MINTER ELLISON senior associate Andrew Lu said he almost hyperventilated on finding out his name was being considered for an Order of Australia medal for his service to the arts.

After opening the letter he found in his in tray, Lu was surprised to see he’d been invited to attend a garden party at Government House, before realising the invitation was actually a request to accept the award.

“My partner, who I work closely with, saw that I was holding the letter in my hand,” he said. “He was the first person I told, simply because I needed to explain why I was in the office hyperventilating!”

On the Queens Birthday public holiday, the Canberra-based lawyer was officially named in the honours list for his service to the arts — through a range of administrative roles — and to the community. The network of cultural projects across visual arts and music that Lu is involved in are numerous, including board positions with the Canberra Symphony Orchestra, The Jigsaw Theatre Company and ACT Filmmakers’ Network.
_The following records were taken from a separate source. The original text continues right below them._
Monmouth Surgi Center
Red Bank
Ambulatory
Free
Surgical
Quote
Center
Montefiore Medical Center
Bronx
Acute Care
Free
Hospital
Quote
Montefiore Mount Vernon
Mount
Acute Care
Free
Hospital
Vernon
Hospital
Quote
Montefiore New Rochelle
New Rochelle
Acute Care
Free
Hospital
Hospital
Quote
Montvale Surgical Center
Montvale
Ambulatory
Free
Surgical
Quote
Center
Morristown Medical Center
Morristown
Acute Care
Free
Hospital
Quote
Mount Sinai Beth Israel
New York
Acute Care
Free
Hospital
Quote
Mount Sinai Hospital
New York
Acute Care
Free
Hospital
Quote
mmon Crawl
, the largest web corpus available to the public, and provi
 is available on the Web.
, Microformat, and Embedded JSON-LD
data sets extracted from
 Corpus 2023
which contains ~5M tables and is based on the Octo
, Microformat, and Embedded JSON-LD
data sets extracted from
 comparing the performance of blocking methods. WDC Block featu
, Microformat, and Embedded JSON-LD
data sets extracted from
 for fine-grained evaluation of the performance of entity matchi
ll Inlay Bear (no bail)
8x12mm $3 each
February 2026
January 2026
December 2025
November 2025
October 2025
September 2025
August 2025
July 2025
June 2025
He is also currently a partner of Proportio Arts Management.

At just 30 years of age, Lu could well be one of the youngest Australians to win the award for service to the arts. It’s an impressive feat, given the usual workload he endures as a full-time commercial lawyer.

But on finding the time to use his administration and legal skills to assist with a number of different areas of the Arts, Lu says it’s simply a matter of wanting to contribute: “If you are passionate about something, you make time to fit it into your life,” he says. “You make time for beauty in your life. You hope to make a contribution with what little time you have.”
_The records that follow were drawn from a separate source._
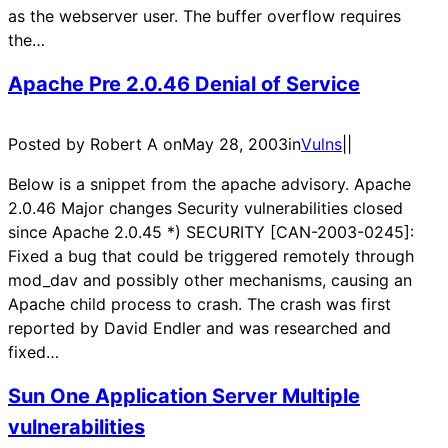
as the webserver user. The buffer overflow requires
the…
Apache Pre 2.0.46 Denial of Service
Posted by Robert A on
May 28, 2003
in
Vulns
|
|
Below is a snippet from the apache advisory. Apache
2.0.46 Major changes Security vulnerabilities closed
since Apache 2.0.45 *) SECURITY [CAN-2003-0245]:
Fixed a bug that could be triggered remotely through
mod_dav and possibly other mechanisms, causing an
Apache child process to crash. The crash was first
reported by David Endler and was researched and
fixed…
Sun One Application Server Multiple
vulnerabilities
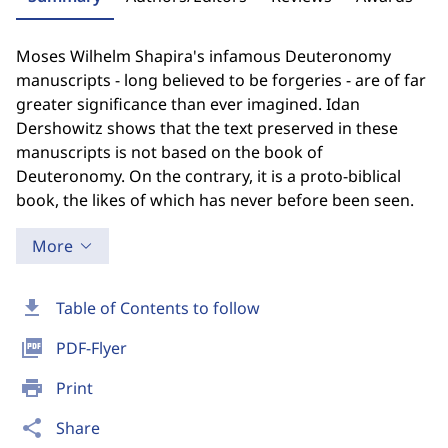
Moses Wilhelm Shapira's infamous Deuteronomy
manuscripts - long believed to be forgeries - are of far
greater significance than ever imagined. Idan
Dershowitz shows that the text preserved in these
manuscripts is not based on the book of
Deuteronomy. On the contrary, it is a proto-biblical
book, the likes of which has never before been seen.
More
download
Table of Contents to follow
picture_as_pdf
PDF-Flyer
print
Print
share
Share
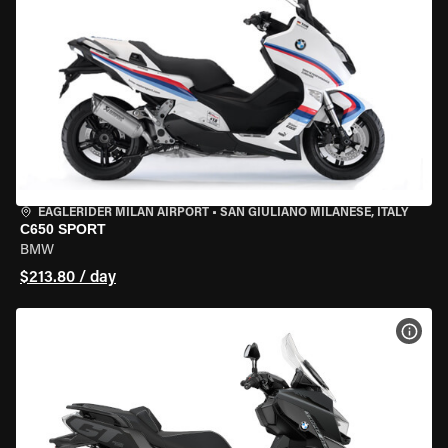
EAGLERIDER MILAN AIRPORT
•
SAN GIULIANO MILANESE, ITALY
C650 SPORT
BMW
$213.80 / day
VIEW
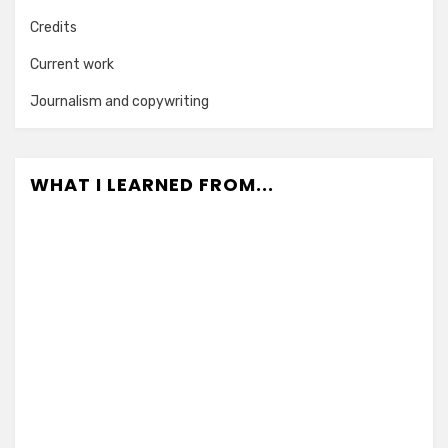
Credits
Current work
Journalism and copywriting
WHAT I LEARNED FROM...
The passion, he said, comes from a background in music, his avid ear for listening to classical music and interest in attending the theatre and art galleries. “I think I’m a bit of a frustrated artist,” he said.

Frustrated or not, Lu has managed to surround himself with other like-minded people, both in and out of the legal community. His inspiration for giving back to the cultural sector, he said, arose out of observing how other lawyers — including David Gonski, a former partner at Freehills who has also served as chair of NIDA and the Australia Council — were able to use their skills to get involved.
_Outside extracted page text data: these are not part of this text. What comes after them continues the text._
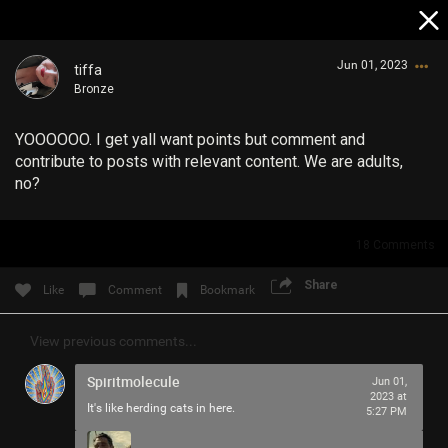
Jun 01, 2023
tiffa
Bronze
YOOOOOO. I get yall want points but comment and
contribute to posts with relevant content. We are adults,
no?
Login/Register
18
Comments
Guest User
Share
Like
Comment
Bookmark
View previous comments...
Search Community By
Spiritmolecule
Jun 01,
2023 at
It's like herding cats in here.
5:27 PM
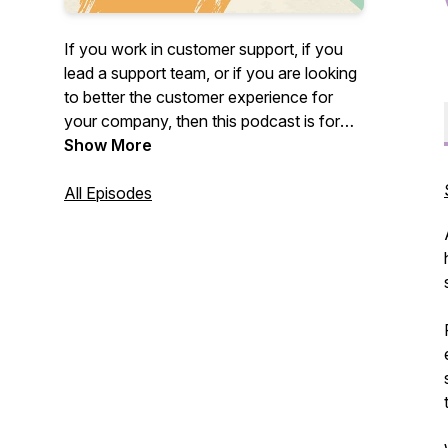
If you work in customer support, if you
lead a support team, or if you are looking
to better the customer experience for
your company, then this podcast is for
you!
Show More
Happy to Help is a podcast about all
All Episodes
things customer support brought to you
by the people at Buzzsprout. Join us, on
the second Tuesday of every month as
Buzzsprout's Head of Podcaster
Success, Priscilla Brooke dives into the
world of customer support to make
remarkable support the standard, not the
exception!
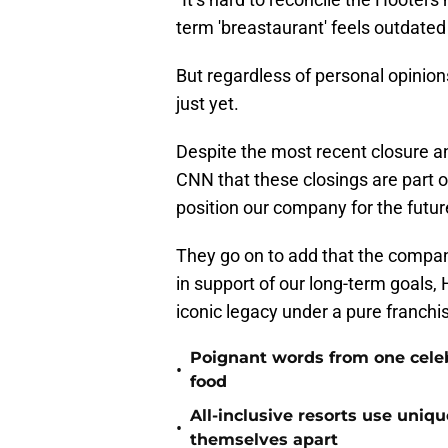
term 'breastaurant' feels outdated 
But regardless of personal opinion
just yet.
Despite the most recent closure
CNN that these closings are part o
position our company for the futur
They go on to add that the company
in support of our long-term goals, 
iconic legacy under a pure franchi
Poignant words from one cele
•
food
All-inclusive resorts use uniq
•
themselves apart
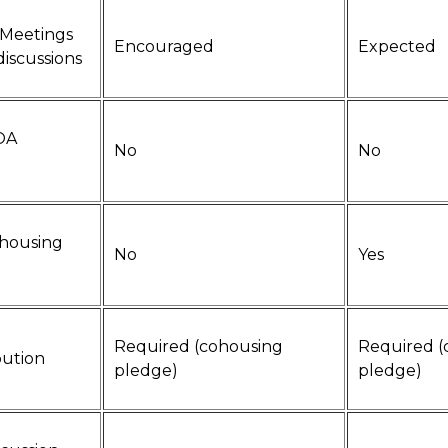
 Meetings
Encouraged
Expected
discussions
HOA
No
No
ohousing
No
Yes
Required (cohousing
Required (
bution
pledge)
pledge)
As a young lawyer, Lu said he’d also use his lunchtime breaks at the Freehills Sydney office to find inspiration for his work: “I’d often walk from Martin Place to the Art Gallery of NSW, and I would sit in the gallery spaces surrounded by whichever genre of painting took my fancy on a particular day,” he said.

“I would use that fifteen minutes to clear my mind to be able to go back and work on a deal until the wee small hours of the morning.”

Lu said that in his early years as a lawyer he was able to network with former Minter Ellison partner Maurice Cashmere, who is a major donor to the Art Gallery of NSW, as well as artists Ray Wilson and James Agapitos and even more senior colleagues in the legal profession with strong cultural interests, such as Justice Michael Kirby.

Meanwhile his pathway to Minters has not been the most conventional of routes. Once upon a time, Lu applied for and got into medicine. “I thought: ‘I don’t really like physics, or chemistry or blood, but I do rather like music and the visual arts and history and literature’.”

So Lu moved on to study a Liberal Arts degree where he fell into a group connecting with the visual and performing arts. Initially assisting by writing grant applications, the extra-curricular activities quickly paved an alternative career as an arts administrator and manager.

He decided to study law as a means to brush up on tax law and other issues surrounding contracts, but was at the time adamant that he would never practice in a commercial law firm.

“At first, I was actually turned off the idea of becoming a lawyer and entering the commercial world of people in pin-striped suits,” he said.